- **Human keypoint data**
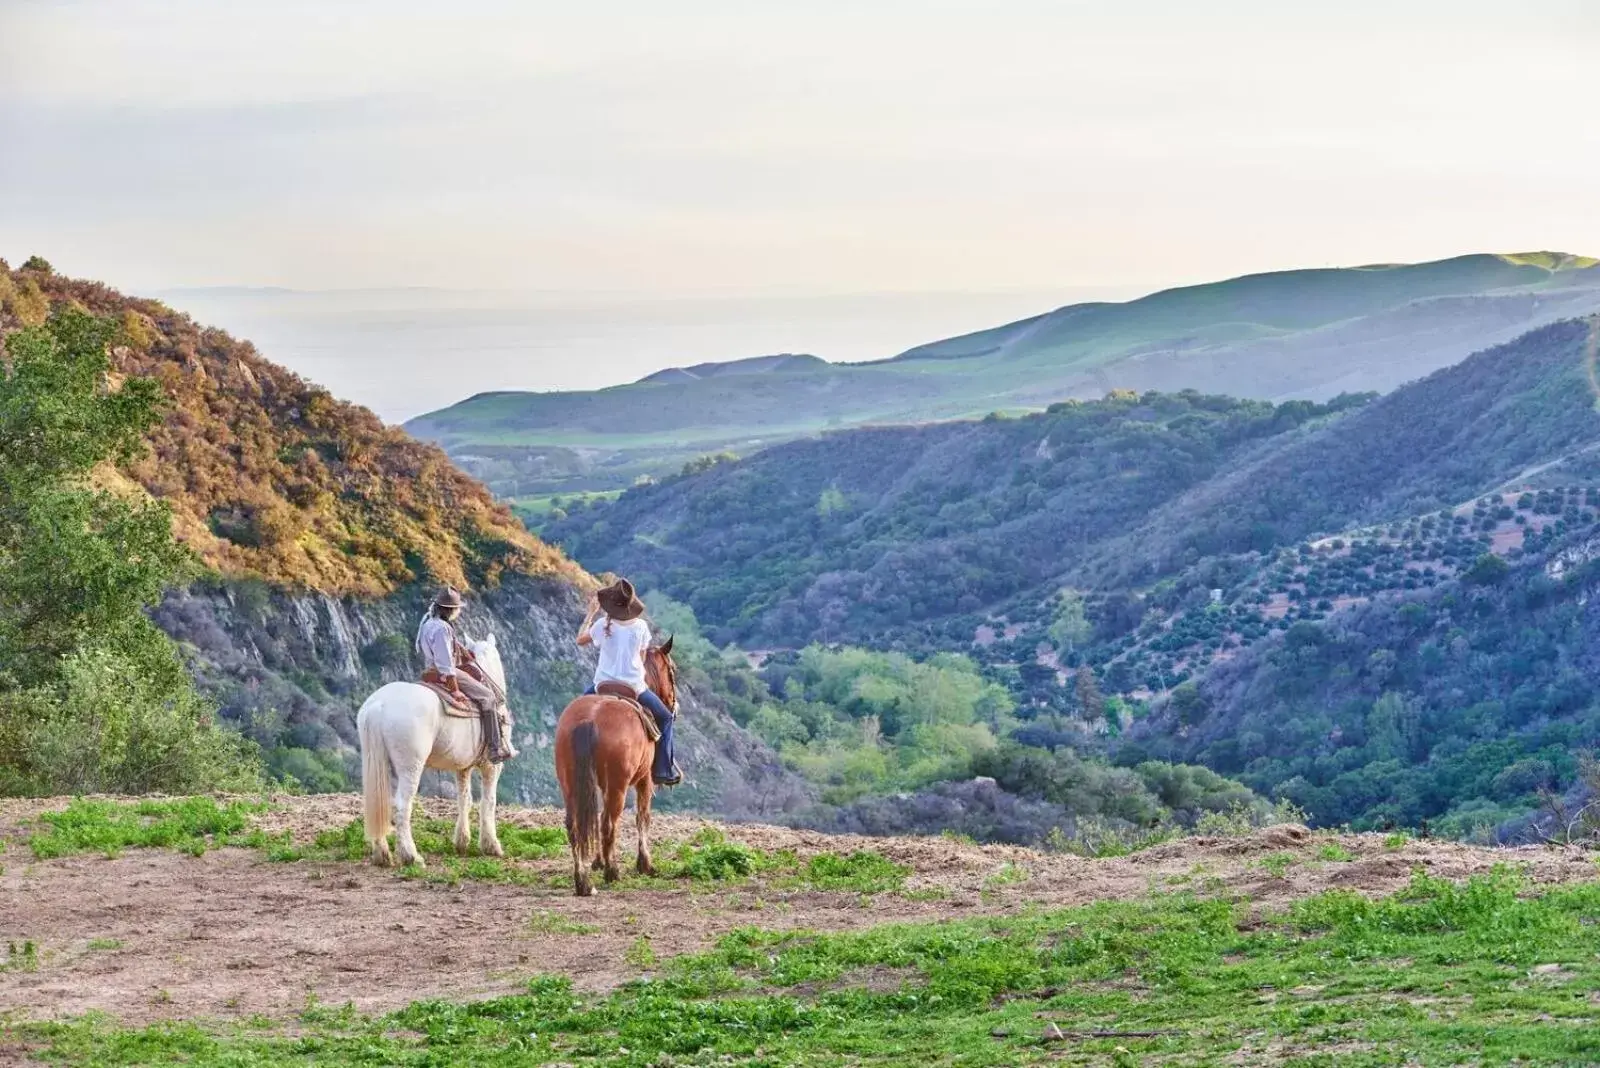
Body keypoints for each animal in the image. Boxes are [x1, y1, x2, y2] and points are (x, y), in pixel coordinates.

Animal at [360, 633, 515, 869]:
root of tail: (379, 705)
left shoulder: (463, 768)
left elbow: (464, 799)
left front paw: (461, 842)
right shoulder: (491, 766)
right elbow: (488, 802)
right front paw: (491, 846)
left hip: (378, 766)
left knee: (379, 804)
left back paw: (382, 855)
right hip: (410, 767)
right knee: (401, 806)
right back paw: (411, 856)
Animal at [556, 639, 675, 895]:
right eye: (672, 671)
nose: (673, 705)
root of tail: (589, 719)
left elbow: (597, 816)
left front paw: (598, 862)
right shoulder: (644, 780)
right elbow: (642, 817)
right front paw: (645, 864)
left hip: (569, 783)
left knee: (577, 825)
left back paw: (583, 880)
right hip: (619, 785)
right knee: (609, 823)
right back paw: (612, 872)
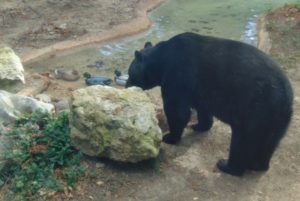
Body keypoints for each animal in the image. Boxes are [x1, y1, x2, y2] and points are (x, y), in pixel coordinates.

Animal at [125, 32, 294, 176]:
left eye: (130, 73)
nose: (126, 85)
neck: (162, 59)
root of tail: (285, 93)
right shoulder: (200, 88)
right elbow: (202, 107)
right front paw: (199, 125)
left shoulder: (178, 73)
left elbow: (177, 109)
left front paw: (170, 137)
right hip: (275, 117)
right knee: (268, 141)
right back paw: (258, 165)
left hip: (255, 107)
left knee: (243, 139)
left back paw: (227, 166)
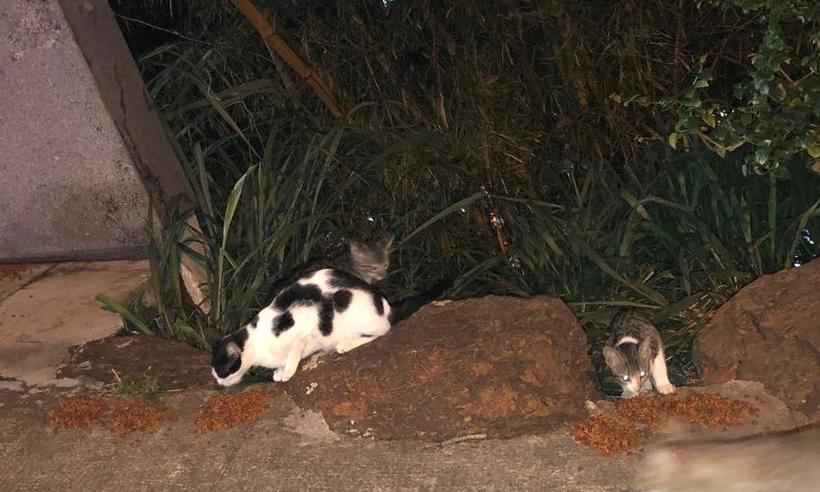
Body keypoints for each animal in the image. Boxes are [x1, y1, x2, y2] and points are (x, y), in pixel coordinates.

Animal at [208, 236, 446, 386]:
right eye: (215, 371)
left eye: (221, 370)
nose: (217, 382)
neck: (256, 343)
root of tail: (386, 306)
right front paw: (280, 371)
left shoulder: (304, 322)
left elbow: (295, 351)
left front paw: (287, 372)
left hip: (348, 305)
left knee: (383, 331)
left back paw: (344, 345)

- **WHAT YOU ARE ASKED TO DO**
Nothing is needed beyond an exact transcription of the lines from the one containing "left back paw: (227, 166)" to the end of the entries above, with the pictures omitted.

- **SOLUTION TO THIS TASK**
left back paw: (227, 166)
Body keypoints for each animal in the image. Boxes are [x1, y1, x2, y2] and points are (x, y), in pixel coordinates.

Animal at [208, 236, 446, 386]:
right eye: (215, 371)
left eye: (221, 370)
nose: (217, 382)
neck: (256, 343)
root of tail: (386, 306)
right front paw: (280, 371)
left shoulder: (304, 322)
left elbow: (295, 351)
left front paw: (287, 372)
left hip: (348, 305)
left knee: (383, 331)
left back paw: (344, 345)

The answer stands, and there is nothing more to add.